** start Data provided **

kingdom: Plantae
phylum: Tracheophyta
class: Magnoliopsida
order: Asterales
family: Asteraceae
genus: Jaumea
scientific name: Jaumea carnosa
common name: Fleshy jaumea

** end Data provided **
** start Data provided **

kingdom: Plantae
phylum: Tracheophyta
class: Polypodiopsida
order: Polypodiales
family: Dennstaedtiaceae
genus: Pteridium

** end Data provided **
** start Data provided **

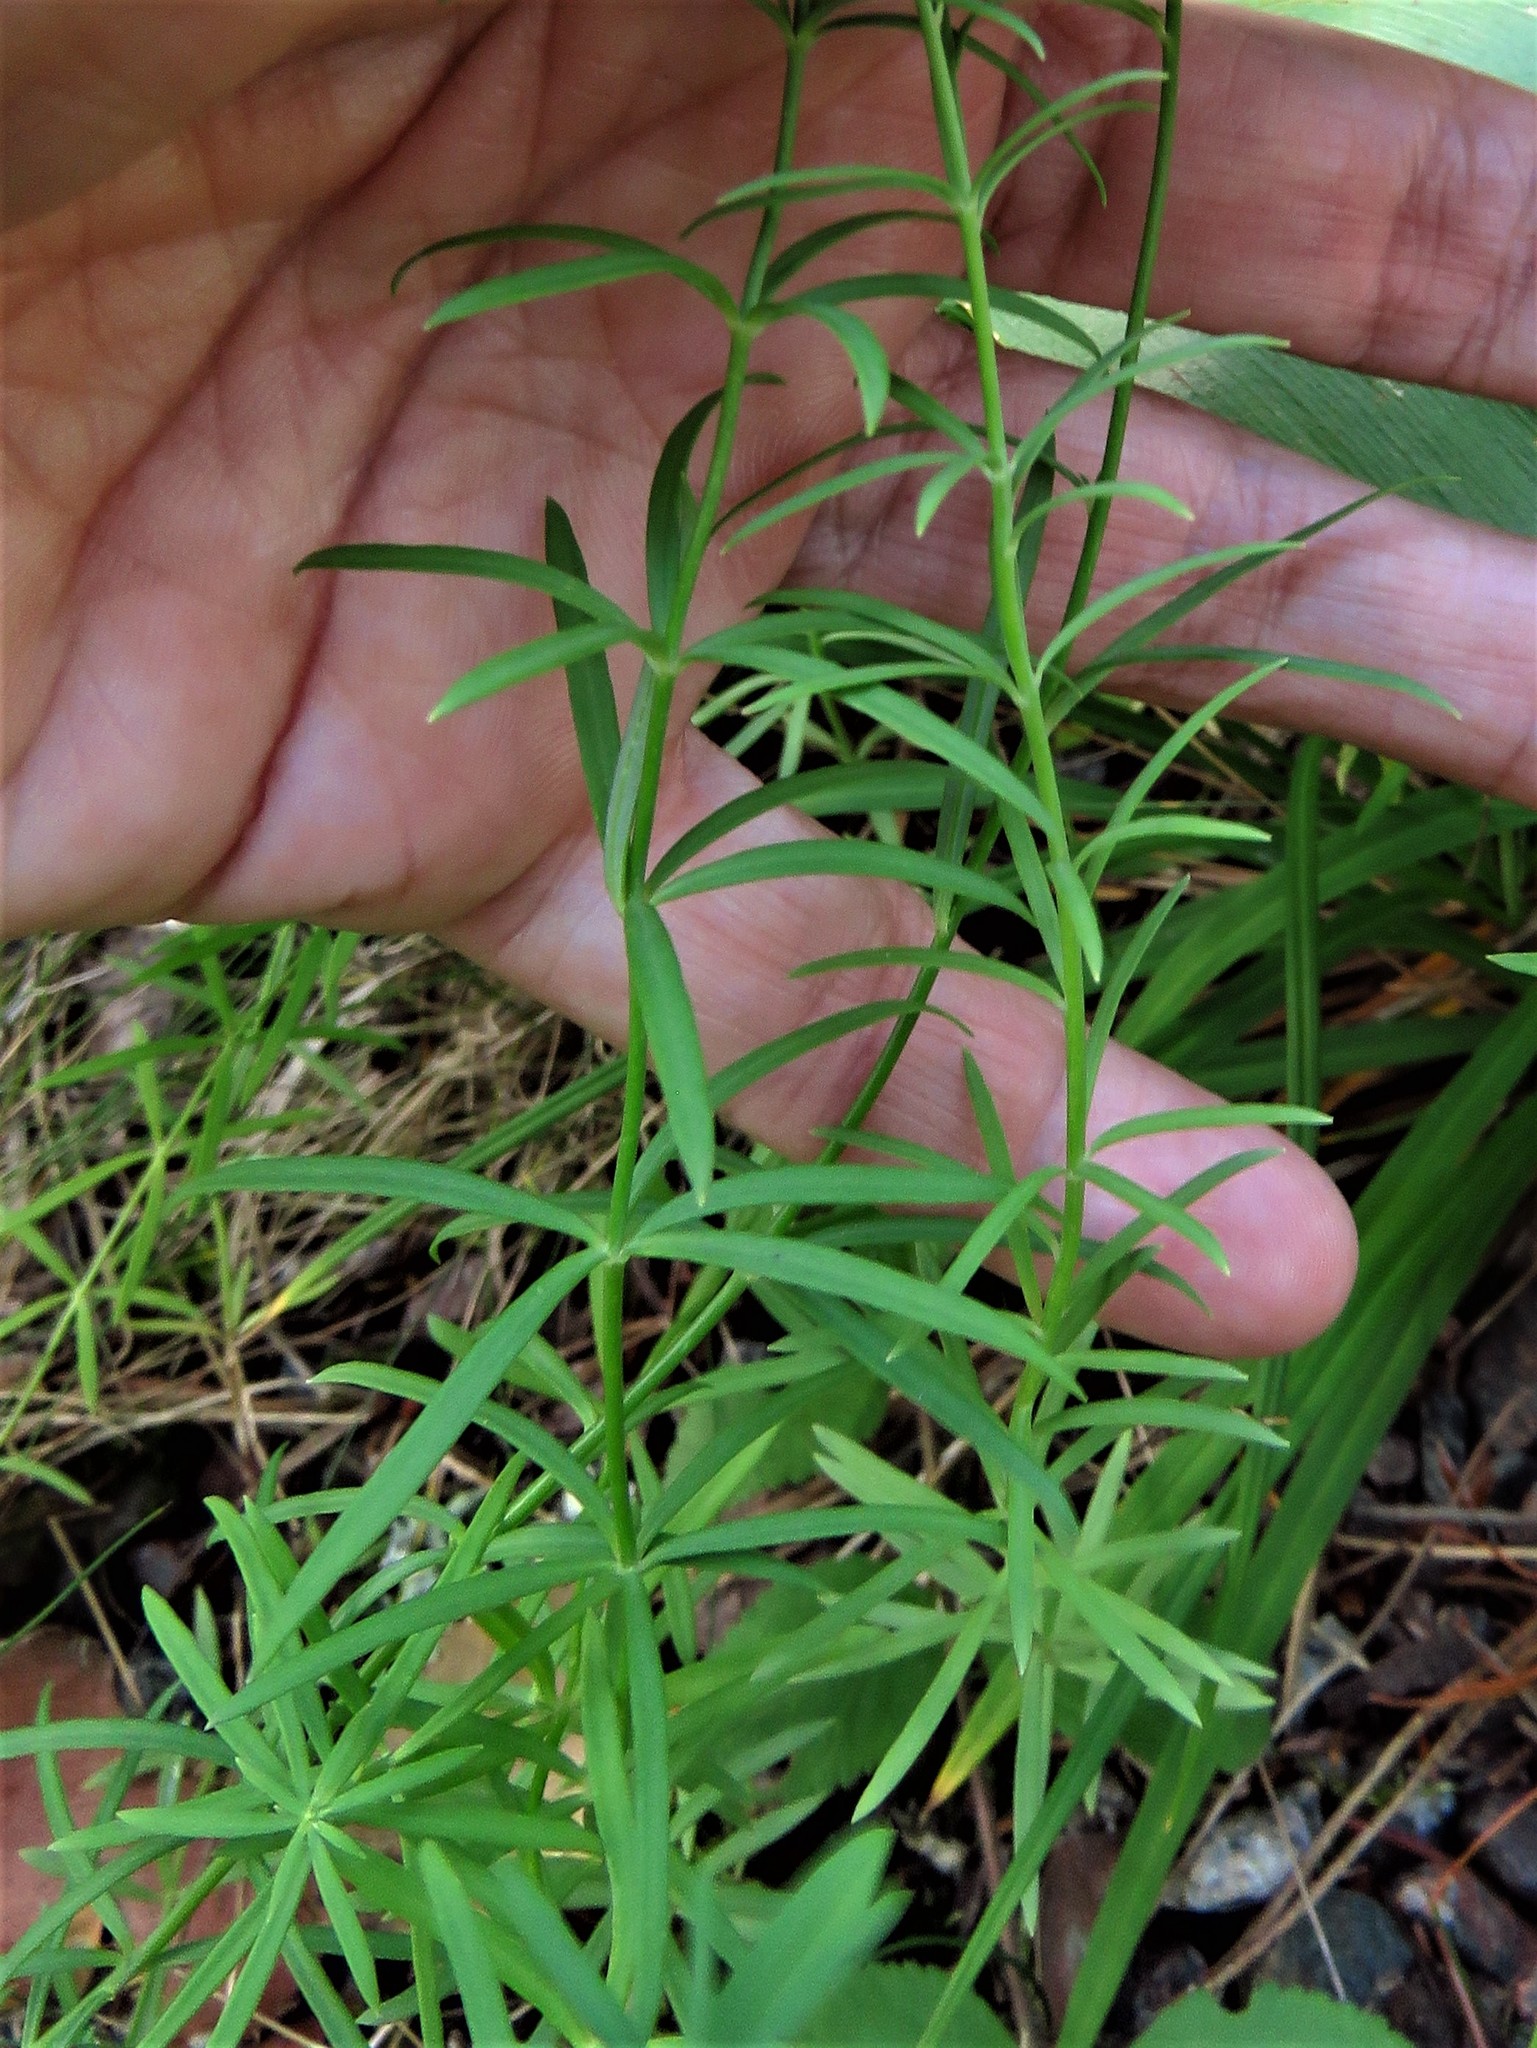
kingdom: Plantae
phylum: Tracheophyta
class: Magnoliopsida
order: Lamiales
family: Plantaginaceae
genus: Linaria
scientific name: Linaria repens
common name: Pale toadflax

** end Data provided **

* **Exercise description**: From the material above, extract each line that contains the string "name". Case counts, so copy only lines where the letters match exactly.

* **Result**:
scientific name: Jaumea carnosa
common name: Fleshy jaumea
scientific name: Linaria repens
common name: Pale toadflax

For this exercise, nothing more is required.